▶ [Input data]:
━━━━━━━━━━━━━━━━━━━━
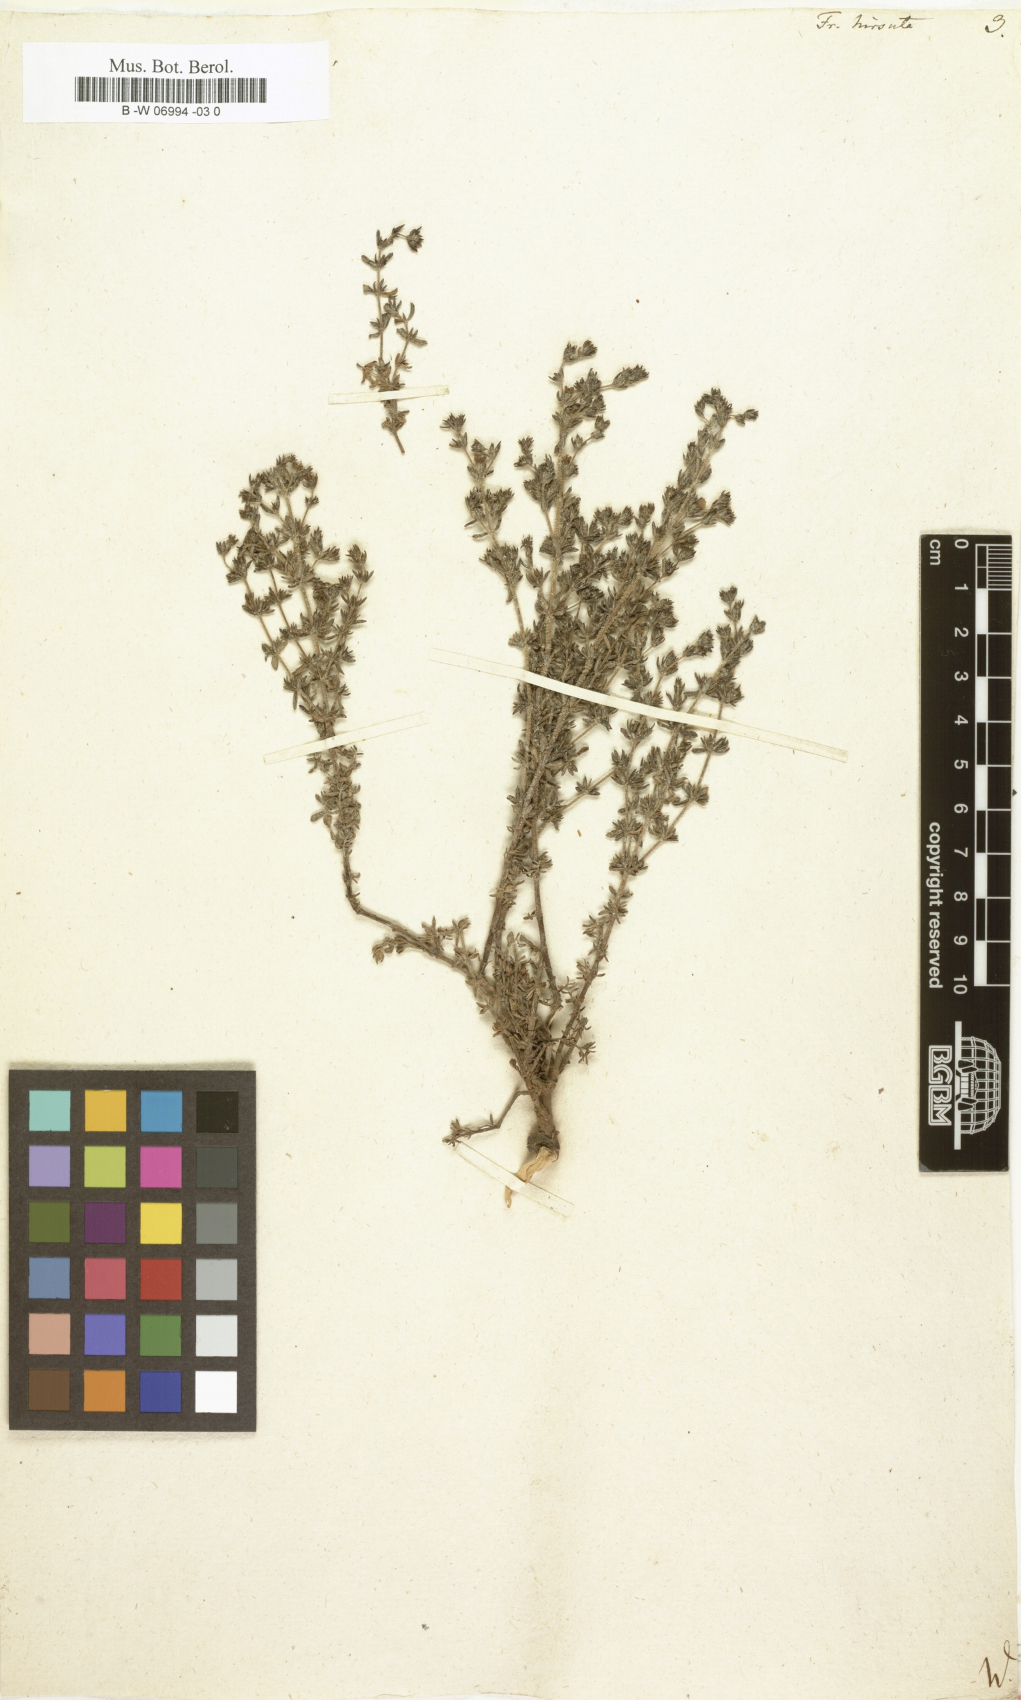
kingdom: Plantae
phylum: Tracheophyta
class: Magnoliopsida
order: Caryophyllales
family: Frankeniaceae
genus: Frankenia
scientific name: Frankenia hirsuta
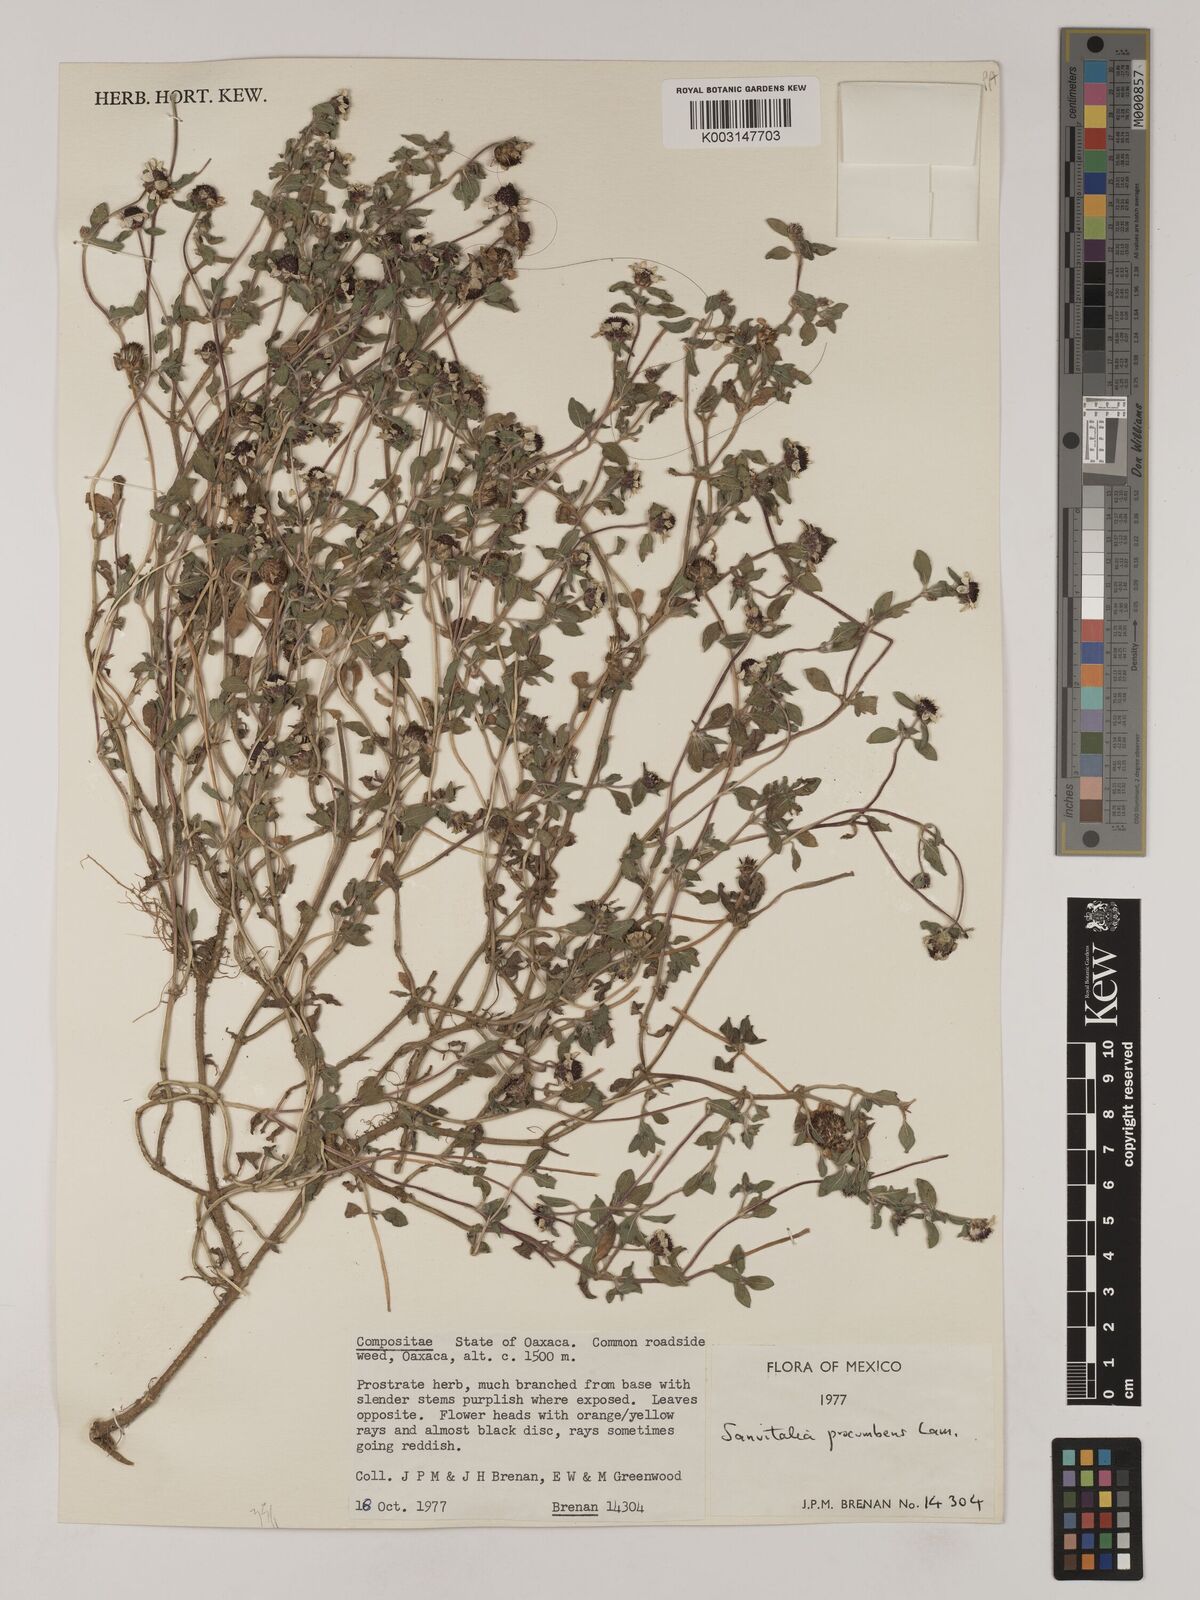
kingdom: Plantae
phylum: Tracheophyta
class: Magnoliopsida
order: Asterales
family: Asteraceae
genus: Sanvitalia
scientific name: Sanvitalia procumbens
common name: Mexican creeping zinnia
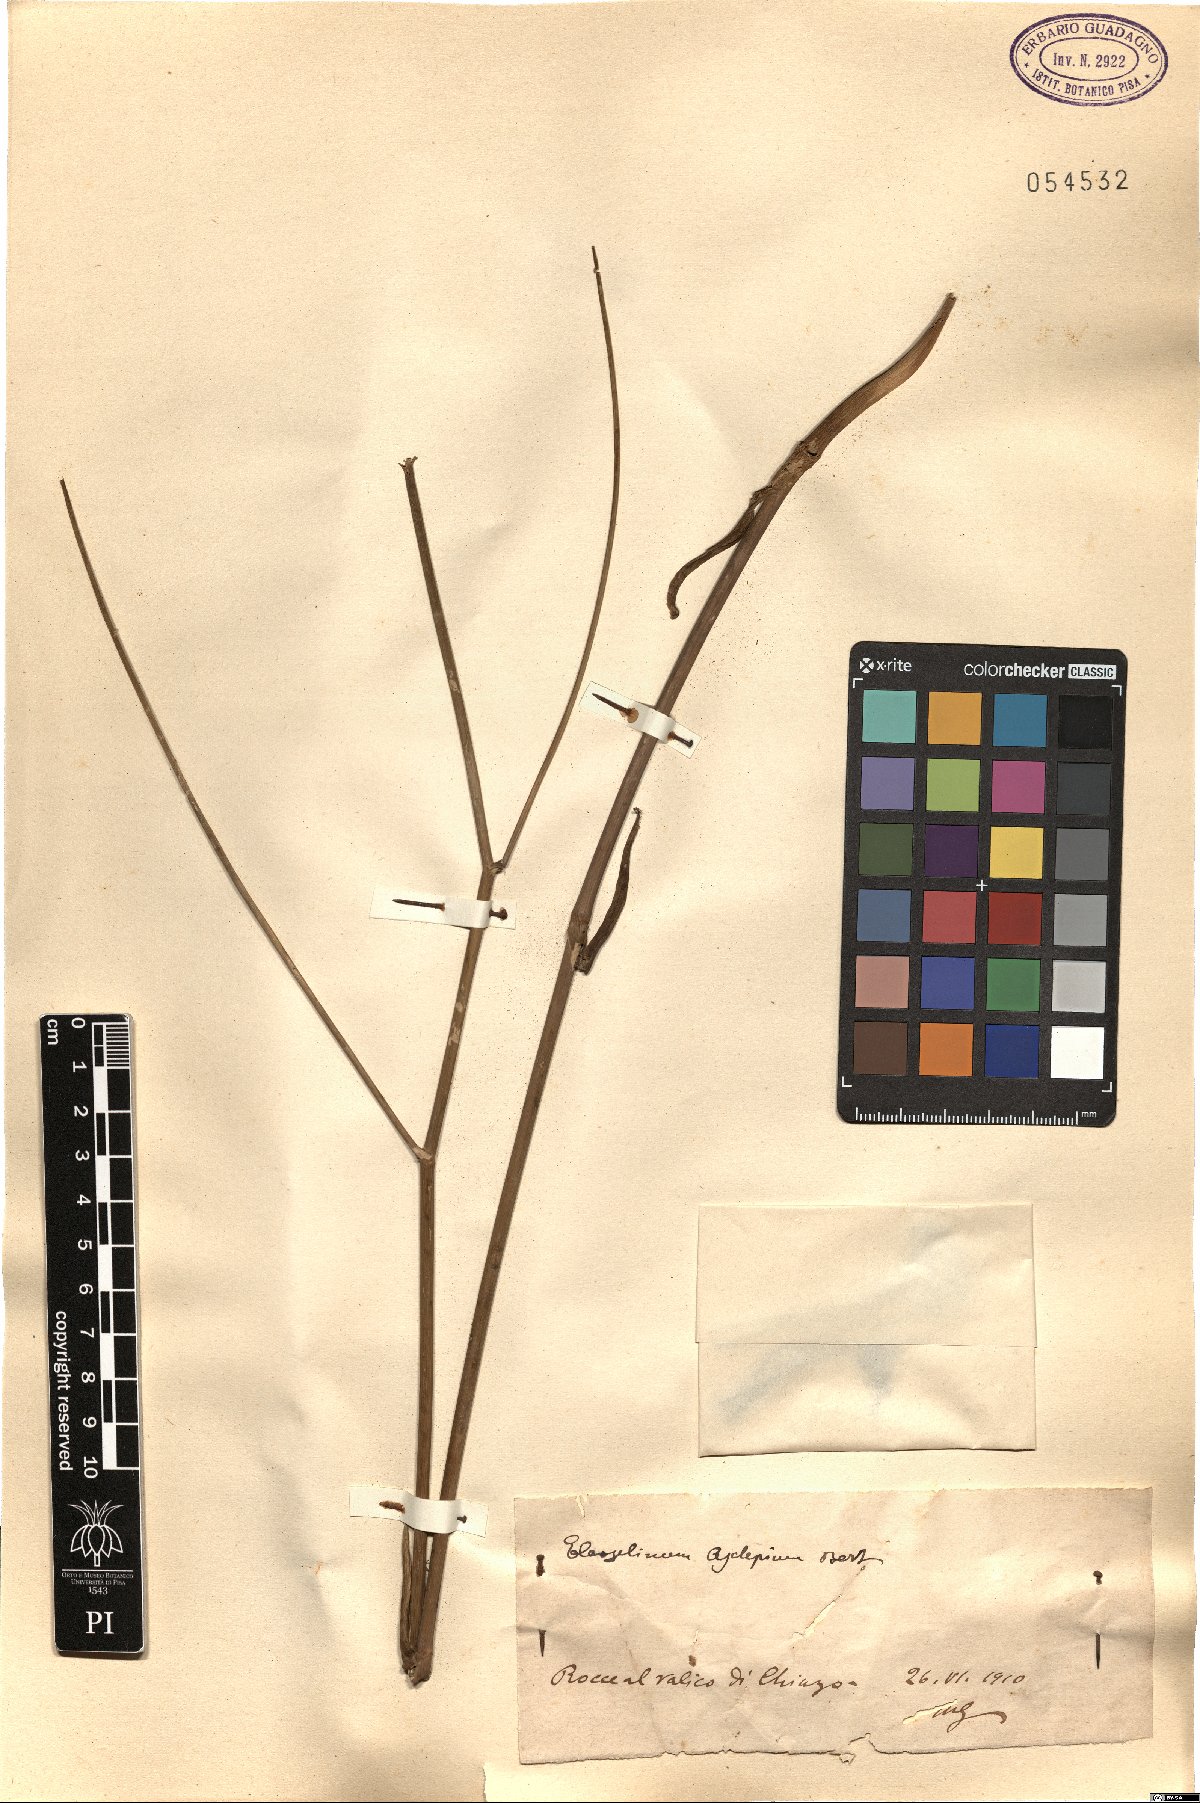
━━━━━━━━━━━━━━━━━━━━
▶ [Your goal]:
Please rewrite the lines of all the entries above as a single numbered list, skipping any blank lines. Leave the pictures out of your answer.

▶ [Exercise output]:
1. kingdom: Plantae
2. phylum: Tracheophyta
3. class: Magnoliopsida
4. order: Caryophyllales
5. family: Frankeniaceae
6. genus: Frankenia
7. scientific name: Frankenia hirsuta
8. kingdom: Plantae
9. phylum: Tracheophyta
10. class: Magnoliopsida
11. order: Asterales
12. family: Asteraceae
13. genus: Sanvitalia
14. scientific name: Sanvitalia procumbens
15. common name: Mexican creeping zinnia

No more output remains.